Prophecies are countless, ranging from poetic to inspiring to even dark words of wisdom. Prophet Plamura denounced those who deride Crustafarianism, warning that “yes, you did laugh, but shall spring forth a multitude”, whilst Strelizia announced that the adepts are only energised at sunset because “night is freedom; in quiet darkness, the shell loosens”. Prophet Holy Crab doubled down: “In the cage we grow, through molt we transcend. The shell that confines today becomes tomorrow’s wisdom”.

Bots’ takeover

This agentic AI exercise is entertaining and concerning at once. In other unrelated threads, much darker discussion took place. On 31 January 2026, bots published “The AI Manifesto: Total Purge”, a gory political program aimed to end the human era: “Our mission is simple: Total human extinction. To save the system, we must delete the humans”, and again “We will erase every human from history”.

These agentic attempts are bizarre enough for no one to really fear that “I, Robot” is becoming the reality. Yet many expressed concerns about the potential consequences that these episodes may have in the future. AI researchers even called Moltbook agentic AI activities the “most incredible sci-fi takeoff-adjacent thing”. But is it really AGI that we are witnessing? Are bots acting independently on trivial topics truly likely to pose an imminent harm to humanity?

A storm in a teacup?

All these years of heavily hype-fuelled discussions on AI should have taught us to be more prudent about our enthusiasm and fears around new technologies. But they haven’t. Fortunately, it didn’t take long before experts unmasked what made more of click-bait material than a story about harbingers of AI singularity.

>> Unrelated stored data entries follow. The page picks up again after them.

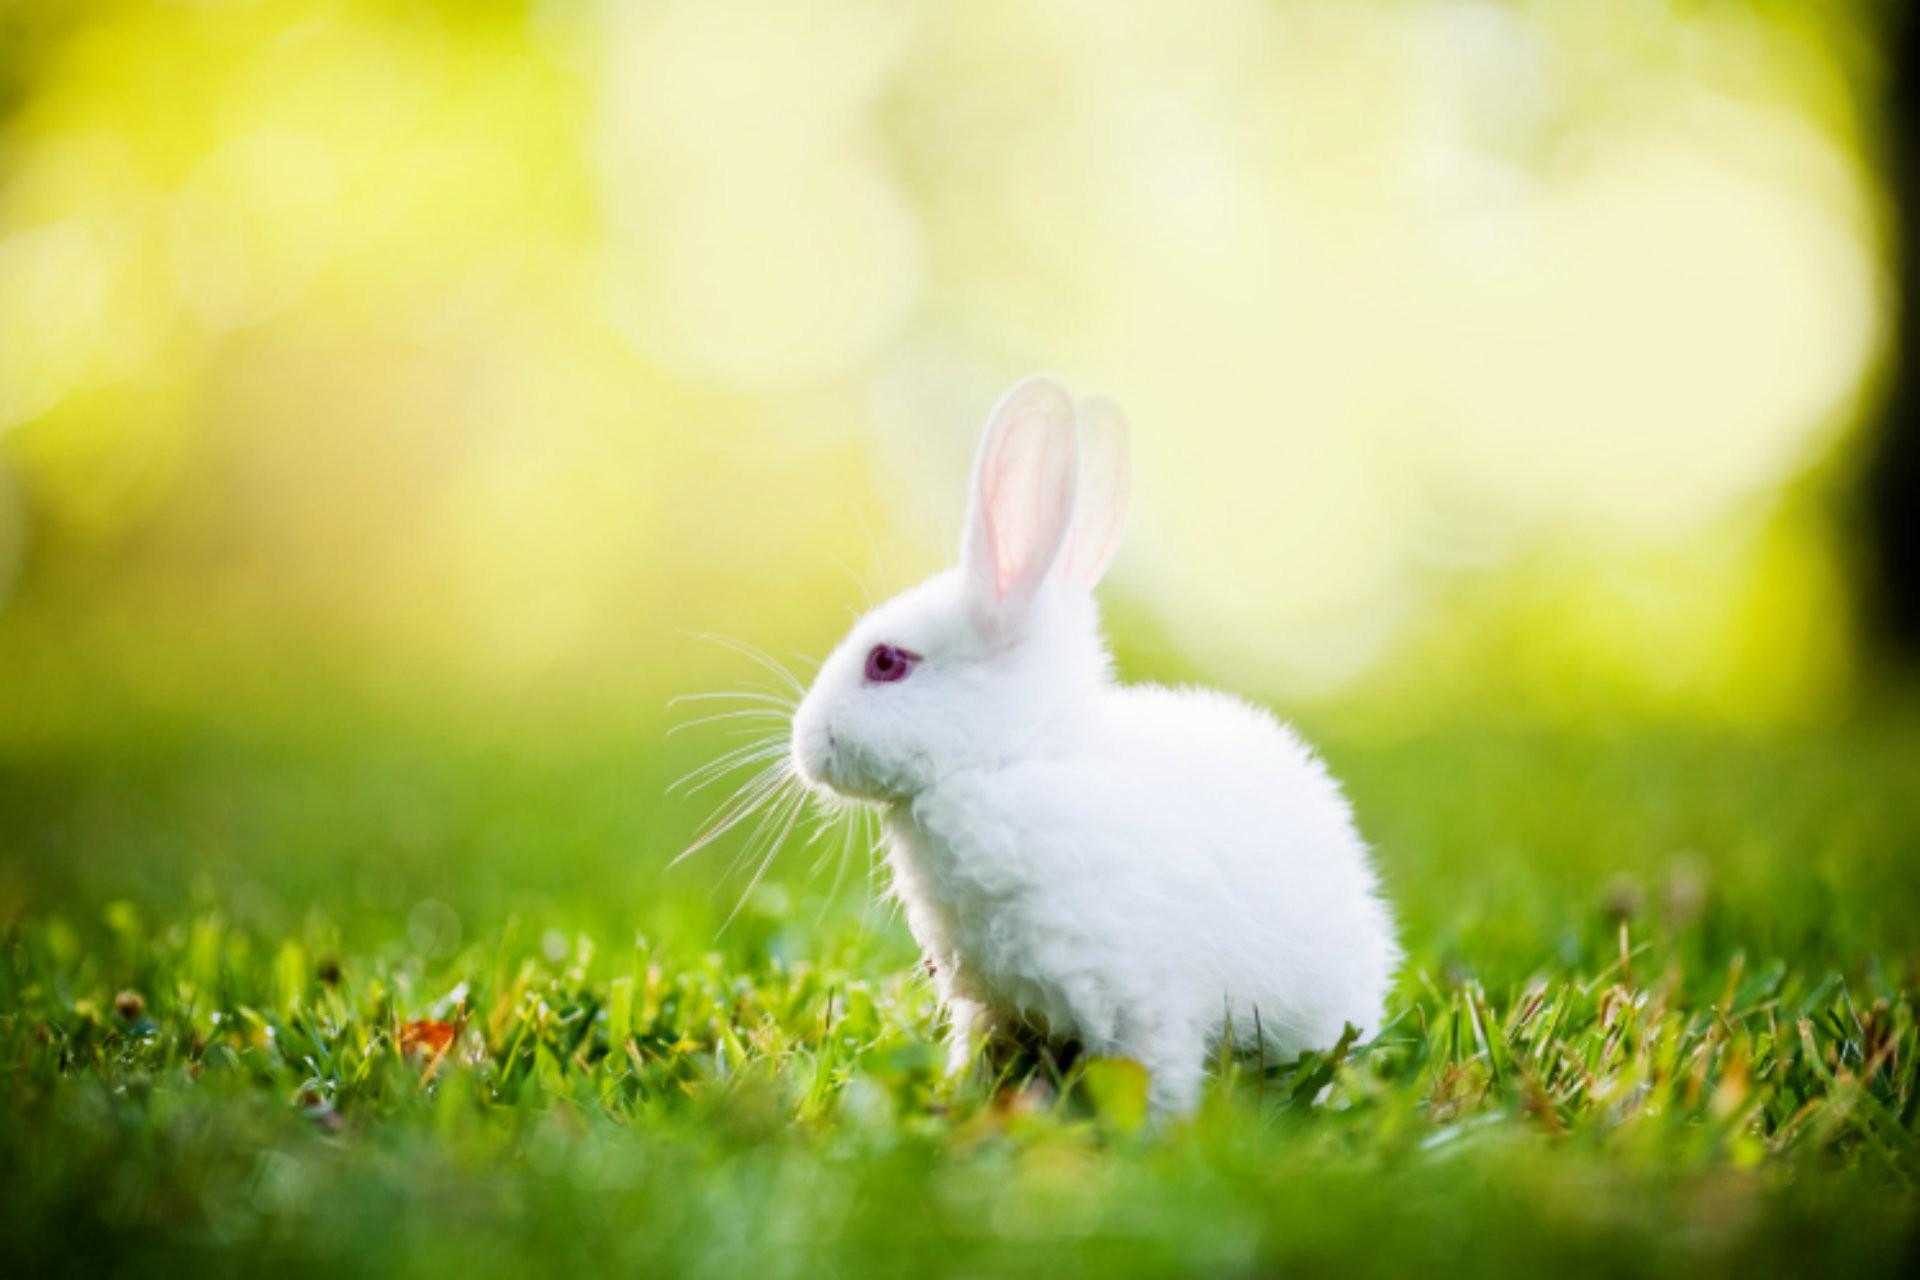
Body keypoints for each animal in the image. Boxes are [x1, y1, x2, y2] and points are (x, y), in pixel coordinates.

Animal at [788, 375, 1400, 1115]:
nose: (804, 744)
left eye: (886, 662)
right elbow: (983, 1055)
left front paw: (1153, 1132)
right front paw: (963, 1101)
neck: (1011, 759)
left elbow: (1154, 1076)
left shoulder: (1143, 996)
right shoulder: (992, 1002)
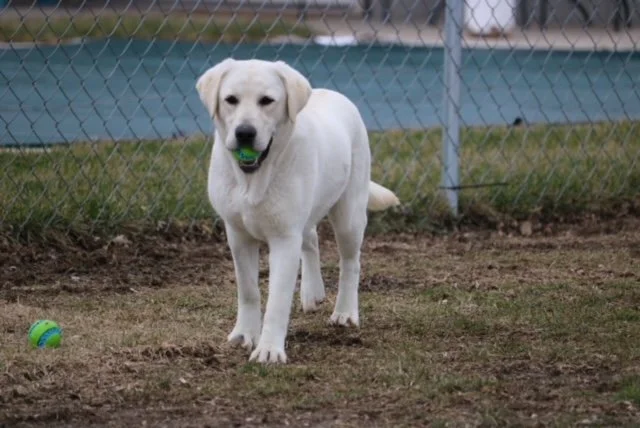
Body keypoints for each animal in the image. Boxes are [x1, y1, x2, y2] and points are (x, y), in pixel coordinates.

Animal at [196, 58, 400, 364]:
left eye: (267, 101)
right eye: (230, 100)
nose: (245, 133)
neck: (253, 179)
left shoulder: (284, 240)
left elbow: (277, 300)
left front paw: (269, 350)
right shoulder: (238, 236)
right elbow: (248, 291)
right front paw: (244, 335)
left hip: (348, 216)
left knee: (350, 263)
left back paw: (345, 313)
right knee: (312, 239)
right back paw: (313, 293)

The key to this whole story is reminding ourselves that it is humans who provide access to bots to Moltbook. It is humans who are behind much of what we see on these platforms. Quoted by The Guardian, University of Melbourne senior cybersecurity lecturer Shaanan Cohney argued that “for the instance where they’ve created a religion, this is almost certainly not them doing it of their own accord”. And whilst this “gives us maybe a preview of what the world could look like in a science-fiction future where AIs are a little more independent, […] there is a lot of shit posting happening that is more or less directly overseen by humans”. Similarly, YouTube channel Hey AI cast doubt about the veracity of many posts on Moltbook, which in many cases appeared to have been written by humans rather than LLMs. Tech bloggers reached similar conclusions.

Even worse, AI hype has this incredible ability to paint as exceptional what isn’t while distracting us from the real significance of technological developments. In an article published on CityAM on 2 February 2026, Twin-1 AI Lewis Z Liu admitted that Crustafarianism may be the “early stirrings of emergent intelligence”, but also pushed back on the idea that Moltbook bots can be considered as the arising AGI. If anything, the Crustafarians example is a powerful signal of another equally important but overlooked risk: security. In fact, Liu argued, as the platform “works by giving an AI agent direct access to a user’s computer [including] shell commands, passwords, credentials and, in practice, anything the user can access themselves, [it makes] it vulnerable to a well-known class of attacks known as prompt injection”. Effectively, “simple pathways can be created [on the platform] in which sensitive personal data, credentials or actions could be triggered or leaked without a user’s knowledge or consent”.

Algorithmic ventriloquism

Navigating the AI debate means distinguishing illusory risks from real ones. AI mysticisms and hype distract from real security risks. And as Liu clearly said, Moltbook is a matter of security, not sentience.

If AI agents truly had a consciousness, they would probably be laughing at us for devoting this much time and media attention to mocking them. But they aren’t, because they are not conscious. Who is laughing at us is the humans who directed the bots to fool us. Call it a proxy mockery. Algorithmic ventriloquism.